Characterization of small pure and Ni-doped titanium clusters: Ab initio versus classical approaches

• The structure and geometrical properties of small pure and Ni-doped titanium clusters are studied using two different approaches: by the density-functional theory methods and classical simulations as well.
• The classical force fields, parameterized to reproduce bulk properties of perfect Ti and NiTi crystalline structures, are found to be also applicable for the description of systems on the atomistic scale.
• The doping of titanium clusters by a Ni atom does not affect strongly the stability of the compounds.
• The Ni atom in bimetal clusters prefers to be located on the surface in the most favorable geometries.
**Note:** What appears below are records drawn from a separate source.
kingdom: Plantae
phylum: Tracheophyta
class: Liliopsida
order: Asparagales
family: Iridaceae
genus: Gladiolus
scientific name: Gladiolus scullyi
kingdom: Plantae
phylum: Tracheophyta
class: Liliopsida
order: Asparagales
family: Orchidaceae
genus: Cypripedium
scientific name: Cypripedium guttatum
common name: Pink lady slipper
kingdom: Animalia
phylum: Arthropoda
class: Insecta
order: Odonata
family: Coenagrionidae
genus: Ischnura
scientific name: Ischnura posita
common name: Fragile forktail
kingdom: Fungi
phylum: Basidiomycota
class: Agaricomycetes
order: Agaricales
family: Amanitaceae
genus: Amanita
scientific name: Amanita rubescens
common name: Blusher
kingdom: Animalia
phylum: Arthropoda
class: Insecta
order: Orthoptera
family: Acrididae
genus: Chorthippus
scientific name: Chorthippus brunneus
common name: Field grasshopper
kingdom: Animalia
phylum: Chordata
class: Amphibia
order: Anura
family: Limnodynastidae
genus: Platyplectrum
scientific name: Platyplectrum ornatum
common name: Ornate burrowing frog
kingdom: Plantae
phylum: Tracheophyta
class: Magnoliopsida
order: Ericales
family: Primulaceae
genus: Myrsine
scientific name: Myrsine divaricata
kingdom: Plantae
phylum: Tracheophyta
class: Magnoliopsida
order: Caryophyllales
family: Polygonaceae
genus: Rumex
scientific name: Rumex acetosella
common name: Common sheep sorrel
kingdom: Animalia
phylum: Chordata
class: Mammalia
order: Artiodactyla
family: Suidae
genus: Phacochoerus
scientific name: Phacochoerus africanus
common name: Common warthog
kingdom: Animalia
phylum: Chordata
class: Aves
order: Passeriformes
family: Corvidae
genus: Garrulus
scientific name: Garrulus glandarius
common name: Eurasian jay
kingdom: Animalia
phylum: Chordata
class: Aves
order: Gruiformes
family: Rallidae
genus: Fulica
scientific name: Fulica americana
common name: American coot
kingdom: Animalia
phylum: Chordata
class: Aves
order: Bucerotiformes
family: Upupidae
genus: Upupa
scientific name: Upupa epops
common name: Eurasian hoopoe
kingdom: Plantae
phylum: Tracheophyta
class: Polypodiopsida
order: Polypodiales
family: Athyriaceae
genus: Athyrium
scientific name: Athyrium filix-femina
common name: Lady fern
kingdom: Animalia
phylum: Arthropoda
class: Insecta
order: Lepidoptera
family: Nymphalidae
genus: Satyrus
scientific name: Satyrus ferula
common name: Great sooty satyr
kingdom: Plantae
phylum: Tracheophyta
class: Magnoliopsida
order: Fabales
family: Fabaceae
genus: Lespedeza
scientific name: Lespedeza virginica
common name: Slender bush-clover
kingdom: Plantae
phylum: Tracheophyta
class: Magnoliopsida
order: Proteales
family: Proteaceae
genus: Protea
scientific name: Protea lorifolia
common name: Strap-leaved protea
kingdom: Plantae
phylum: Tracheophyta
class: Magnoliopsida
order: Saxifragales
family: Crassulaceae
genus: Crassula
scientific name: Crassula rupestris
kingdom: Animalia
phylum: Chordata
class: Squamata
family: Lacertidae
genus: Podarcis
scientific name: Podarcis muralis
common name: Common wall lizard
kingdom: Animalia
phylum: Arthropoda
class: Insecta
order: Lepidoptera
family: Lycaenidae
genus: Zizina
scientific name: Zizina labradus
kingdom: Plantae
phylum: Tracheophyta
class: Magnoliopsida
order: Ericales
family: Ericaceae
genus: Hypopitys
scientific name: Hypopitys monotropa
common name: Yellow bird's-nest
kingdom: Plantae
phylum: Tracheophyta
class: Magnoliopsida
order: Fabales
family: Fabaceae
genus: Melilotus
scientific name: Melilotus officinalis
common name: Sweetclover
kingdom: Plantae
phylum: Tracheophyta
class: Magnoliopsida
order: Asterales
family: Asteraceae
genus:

The optimized structure of pure and Ni-doped titanium clusters consisting of up to 15 atoms is studied using ab initio theoretical methods, based on the density-functional theory, and classical simulations as well. The simulations are performed using classical force fields for Ti–Ti and Ni–Ti interactions, which are parameterized to reproduce bulk properties of perfect Ti and NiTi crystalline structures. By comparing the results obtained within the two different approaches, we show that the classical force fields are also applicable for the description of significantly smaller systems, such as atomic clusters. This indicates also that the existing force fields describe adequately not only the macroscopic properties of the crystalline structures, but also point defects and local irregularities which may occur in a crystal. We perform also the ab initio analysis of electronic and magnetic properties of the clusters and show that the doping of titanium clusters by Ni atoms causes a significant charge transfer in a system and the change of the magnetic properties as well.